My second problem is about making a decision on whether or not there has been migration, from a statistical point of view. Is it possible to view mtot analogously to a p-value? If so, what would be the most reasonable null hypothesis here?

I wasn't sure if this would be the best place to ask this question, but since I didn't find any work that specifically addressed these issues, I figured that those could be other people's doubts, too.

Cheers,

Érico.

igronau commented 3 years ago

First, let me clarify the issue of the total migration rate (Mtot). It's a cumulative rate, so it's positive and not restricted to the range [0,1]. The probability of migration is actually obtained by the transformation: Pmig = 1-exp{-Mtot}. For small values of Mtot (<0.1), you get that Pmig and Mtot are very close. In later works, we make sure to apply this transformation to produce a more interpretable measure.

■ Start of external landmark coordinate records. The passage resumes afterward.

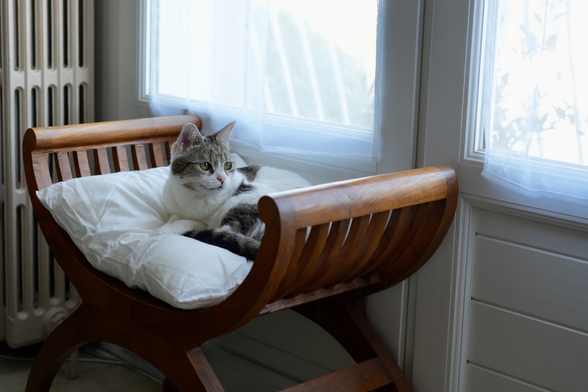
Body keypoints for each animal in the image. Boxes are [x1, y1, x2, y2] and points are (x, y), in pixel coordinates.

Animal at [158, 121, 310, 258]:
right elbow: (174, 216)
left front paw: (164, 229)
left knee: (225, 232)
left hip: (243, 200)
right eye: (205, 165)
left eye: (228, 165)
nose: (222, 179)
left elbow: (187, 222)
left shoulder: (205, 221)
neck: (188, 192)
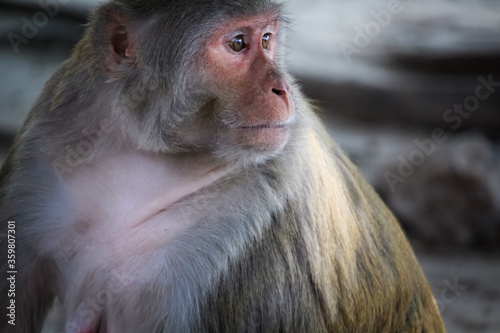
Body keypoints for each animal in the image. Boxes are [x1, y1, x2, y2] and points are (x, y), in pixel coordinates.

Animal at [0, 0, 446, 330]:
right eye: (237, 43)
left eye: (266, 38)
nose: (282, 88)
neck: (147, 149)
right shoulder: (41, 154)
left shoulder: (259, 208)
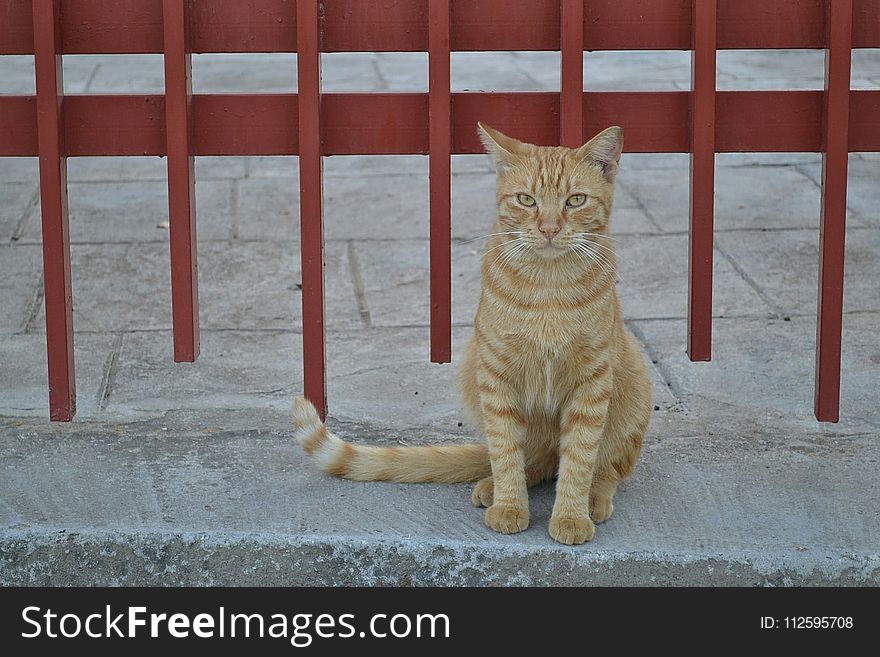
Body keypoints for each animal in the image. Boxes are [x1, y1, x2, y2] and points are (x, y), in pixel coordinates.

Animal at [294, 123, 652, 544]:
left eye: (575, 200)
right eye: (526, 200)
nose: (549, 229)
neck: (548, 287)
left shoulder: (592, 381)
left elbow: (579, 457)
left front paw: (570, 516)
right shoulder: (496, 377)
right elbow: (505, 451)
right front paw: (510, 506)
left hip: (632, 385)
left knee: (605, 466)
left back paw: (594, 497)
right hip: (472, 370)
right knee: (530, 461)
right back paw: (493, 487)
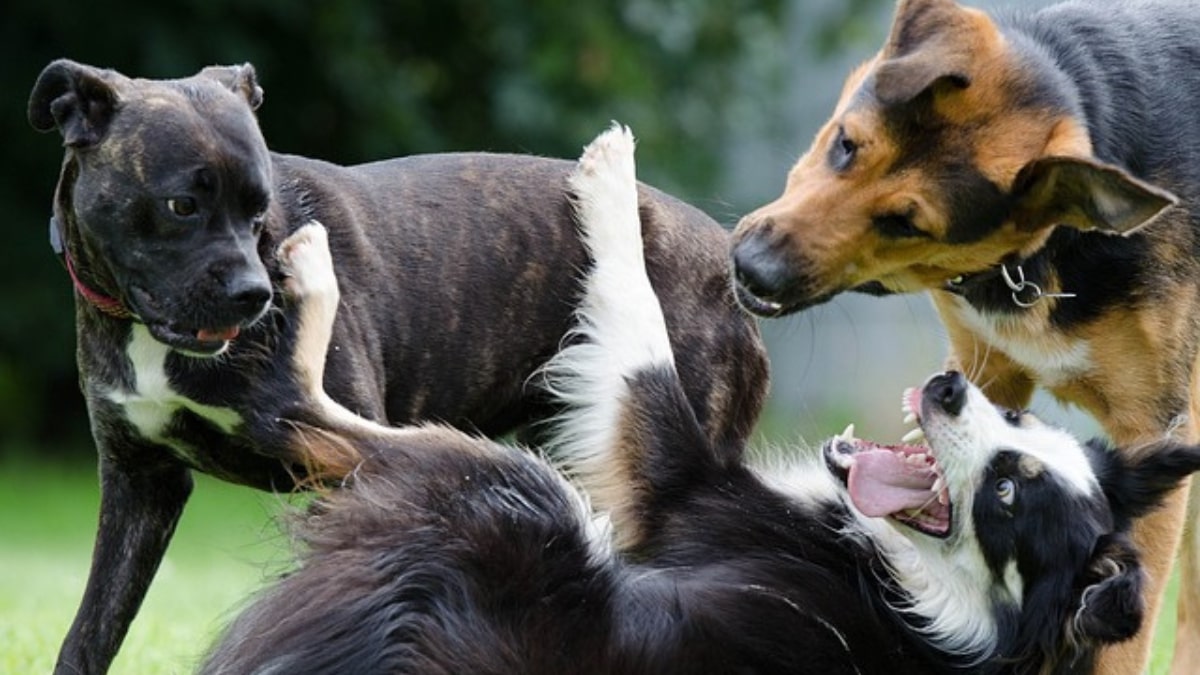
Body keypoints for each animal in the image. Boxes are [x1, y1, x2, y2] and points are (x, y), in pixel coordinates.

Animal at [28, 60, 768, 667]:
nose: (255, 294)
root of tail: (726, 264)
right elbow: (92, 630)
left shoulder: (341, 472)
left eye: (260, 209)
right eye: (182, 204)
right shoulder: (138, 482)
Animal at [196, 127, 1200, 672]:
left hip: (521, 491)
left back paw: (310, 272)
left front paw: (609, 181)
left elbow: (639, 336)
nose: (952, 387)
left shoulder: (678, 487)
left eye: (1006, 495)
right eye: (1021, 419)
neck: (924, 594)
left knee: (300, 409)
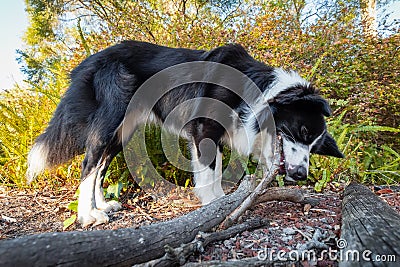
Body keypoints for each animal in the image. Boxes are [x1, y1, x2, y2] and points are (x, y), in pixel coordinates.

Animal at [26, 40, 344, 227]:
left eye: (315, 146)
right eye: (302, 130)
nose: (301, 175)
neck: (256, 92)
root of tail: (88, 62)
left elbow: (215, 172)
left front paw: (218, 204)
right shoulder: (203, 129)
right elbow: (209, 175)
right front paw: (213, 206)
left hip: (122, 131)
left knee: (100, 165)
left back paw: (102, 204)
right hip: (110, 119)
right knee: (87, 164)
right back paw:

Regarding the issue of significant migration, we don't presently have a rigorous statistical test for this. What I typically use as an indication of significant migration is to see whether the 95% Bayesian CI's overlap with 0. Typically, when this happens, the mean estimate of Mtot is low (<2%). If the mean estimate is high and the 95% CIs overlap 0, we often report this as possible migration (with low confidence). Another thing I find useful is to avoid making the distinction between significant / insignificant migration bands, and simply treat bands based on some clear criterion on their posterior estimates of Mtot. For instance, if the entire posterior distribution is below 1% and overlaps 0, I will not report it in the main figure, but will report the rates in a supplementary table.

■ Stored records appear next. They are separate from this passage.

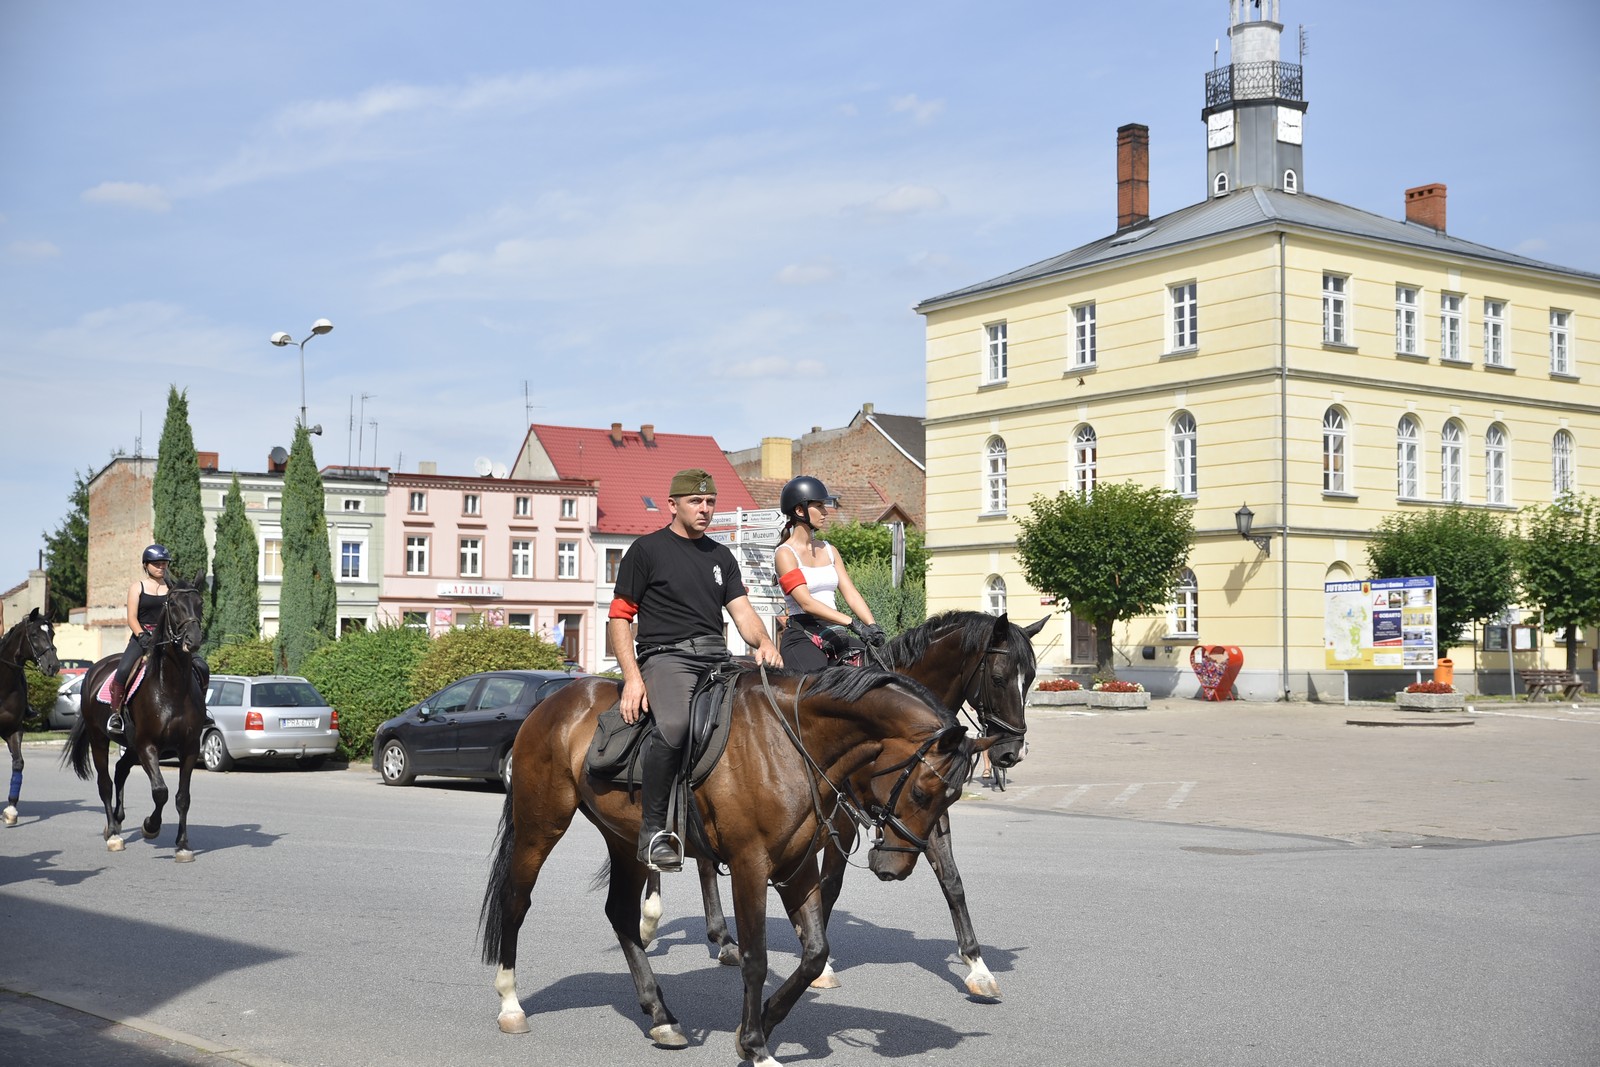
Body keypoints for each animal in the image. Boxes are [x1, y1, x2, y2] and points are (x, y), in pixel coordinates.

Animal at [0, 607, 60, 825]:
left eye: (52, 633)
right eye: (34, 635)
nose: (53, 666)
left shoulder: (13, 730)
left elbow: (18, 763)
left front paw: (11, 810)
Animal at [64, 579, 206, 863]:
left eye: (200, 603)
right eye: (173, 604)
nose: (193, 640)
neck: (171, 687)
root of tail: (94, 670)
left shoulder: (189, 748)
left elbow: (182, 797)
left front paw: (183, 845)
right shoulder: (147, 745)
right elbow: (160, 791)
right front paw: (150, 826)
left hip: (130, 746)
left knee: (120, 770)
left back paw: (117, 821)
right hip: (100, 740)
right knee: (105, 783)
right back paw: (114, 835)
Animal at [480, 662, 992, 1062]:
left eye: (952, 798)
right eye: (923, 791)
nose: (895, 867)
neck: (793, 743)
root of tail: (556, 699)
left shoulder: (797, 868)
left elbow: (814, 953)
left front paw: (764, 1021)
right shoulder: (751, 866)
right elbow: (755, 959)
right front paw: (756, 1045)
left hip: (626, 840)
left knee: (621, 913)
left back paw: (660, 1015)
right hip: (540, 825)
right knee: (515, 902)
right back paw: (510, 1003)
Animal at [649, 614, 1049, 998]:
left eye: (1030, 679)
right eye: (998, 678)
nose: (1011, 752)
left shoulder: (926, 814)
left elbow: (952, 881)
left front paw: (977, 966)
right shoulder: (842, 819)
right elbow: (829, 884)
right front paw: (821, 966)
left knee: (703, 860)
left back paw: (721, 937)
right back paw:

ericopolo commented 3 years ago

Dear Dr. Gronau,

Thank you, that was very, very helpful! About the criteria involving 95% CI overlapping 0, I have seen that being used on many papers, indeed, but I'm also a little puzzled with that. At least on my data, I very rarely see actual zeros in Mtot estimations, and therefore the lower bound of the 95CI is often some value very close to zero, but never really zero. Maybe that criteria must assume that values below some threshold are considered zero?

Érico.

igronau commented 3 years ago

You're probably right that the rate doesn't reach 0, since this is the edge of the feasible space for this parameter, and the MCMC sampler typically doesn't sample values at the edge. However, you can set some arbitrary small value (e.g. 0.0001) as a proxy for Mtot=0.

ericopolo commented 3 years ago

I think I may have found a slightly more objective solution, and you can certainly help me decide if it really makes sense. I generated random values ​​from a gamma distribution with the same parameters used for the migration prior in my analysis, and for the posterior distribution of each estimated migration band I did a nonparametric test (Wilcoxon) in which the alternative hypothesis would be that that the mean found in the posterior is greater than that of the prior.

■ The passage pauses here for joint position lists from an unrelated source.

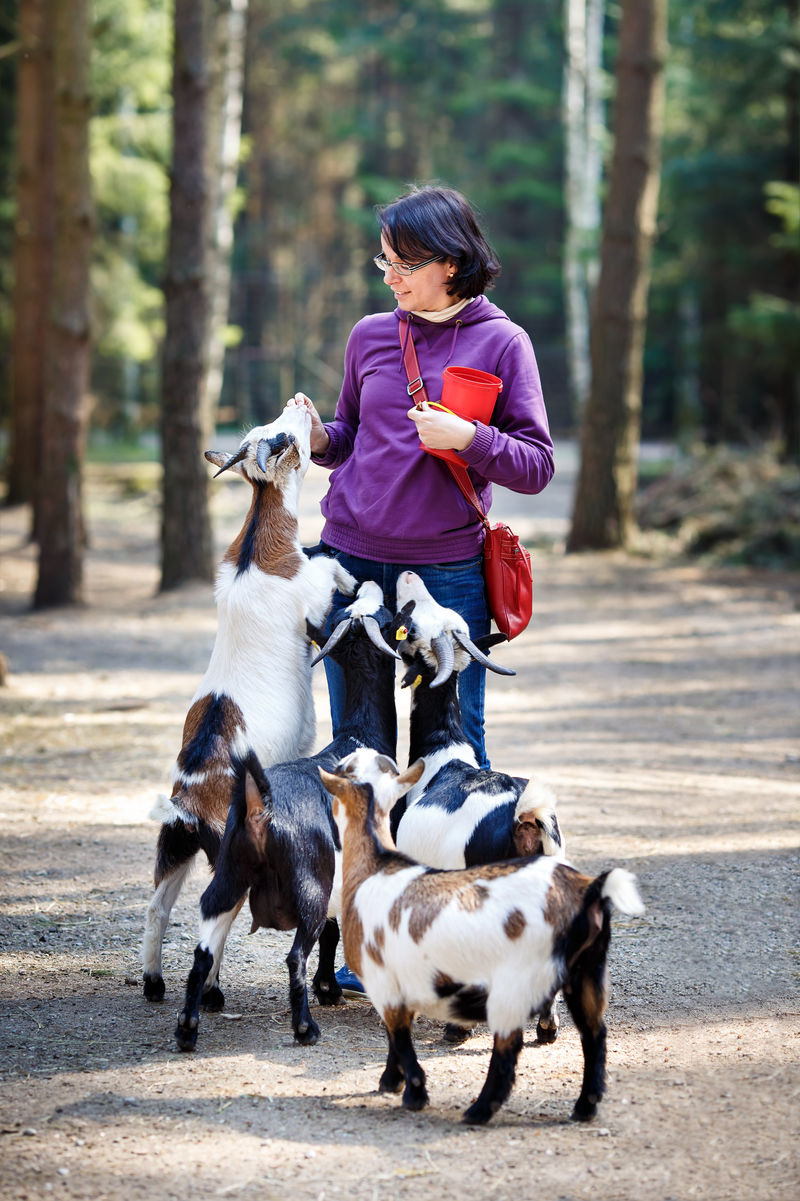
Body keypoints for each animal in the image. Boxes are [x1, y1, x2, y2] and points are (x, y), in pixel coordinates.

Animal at [142, 398, 355, 1008]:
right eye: (282, 438)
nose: (301, 402)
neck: (261, 547)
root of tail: (188, 803)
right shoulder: (311, 598)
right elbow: (329, 570)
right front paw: (349, 574)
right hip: (232, 857)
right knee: (215, 920)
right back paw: (211, 992)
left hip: (174, 848)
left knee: (158, 909)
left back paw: (153, 983)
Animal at [171, 576, 408, 1047]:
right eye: (387, 618)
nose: (370, 580)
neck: (358, 736)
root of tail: (260, 806)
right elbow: (335, 929)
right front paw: (328, 990)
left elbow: (335, 929)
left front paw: (329, 988)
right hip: (308, 884)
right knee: (295, 954)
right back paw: (304, 1028)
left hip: (228, 873)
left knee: (203, 950)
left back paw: (188, 1029)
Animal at [317, 749, 643, 1124]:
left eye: (346, 769)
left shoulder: (386, 980)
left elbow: (398, 1037)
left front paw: (408, 1089)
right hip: (583, 970)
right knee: (592, 1034)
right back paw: (577, 1093)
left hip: (510, 976)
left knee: (508, 1045)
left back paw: (477, 1101)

I understand that the arbitrariness, here, is transferred to the choice of the prior, since priors with high averages will imply more rigorous tests, while small averages will facilitate that the estimated migrations are considered valid. But as the data will make a major contribution to later distribution, I believe that this is a strategy with greater objectivity than simply choosing a threshold for confidence intervals, if we assume we are setting reasonable priors. Furthermore, in the data I am working on, at least, this criterion selected (as well as discarded) migration bands in a way that made sense from a biogeographic point of view and that were compatible with other analyzes I am running and that involve hybridization, such as Treemix.

What do you think?

ericopolo commented 3 years ago

It is necessary to add that, in my case, I am using an uninformative prior, with shape = 1. I think this would be mandatory (i.e. shape <= 1) if the suggested strategy is to be used, since we need zero to have a relatively high probability in the prior.

igronau commented 3 years ago

This seems like a reasonable statistical test. Let me know how it goes, and I may use in future analyses.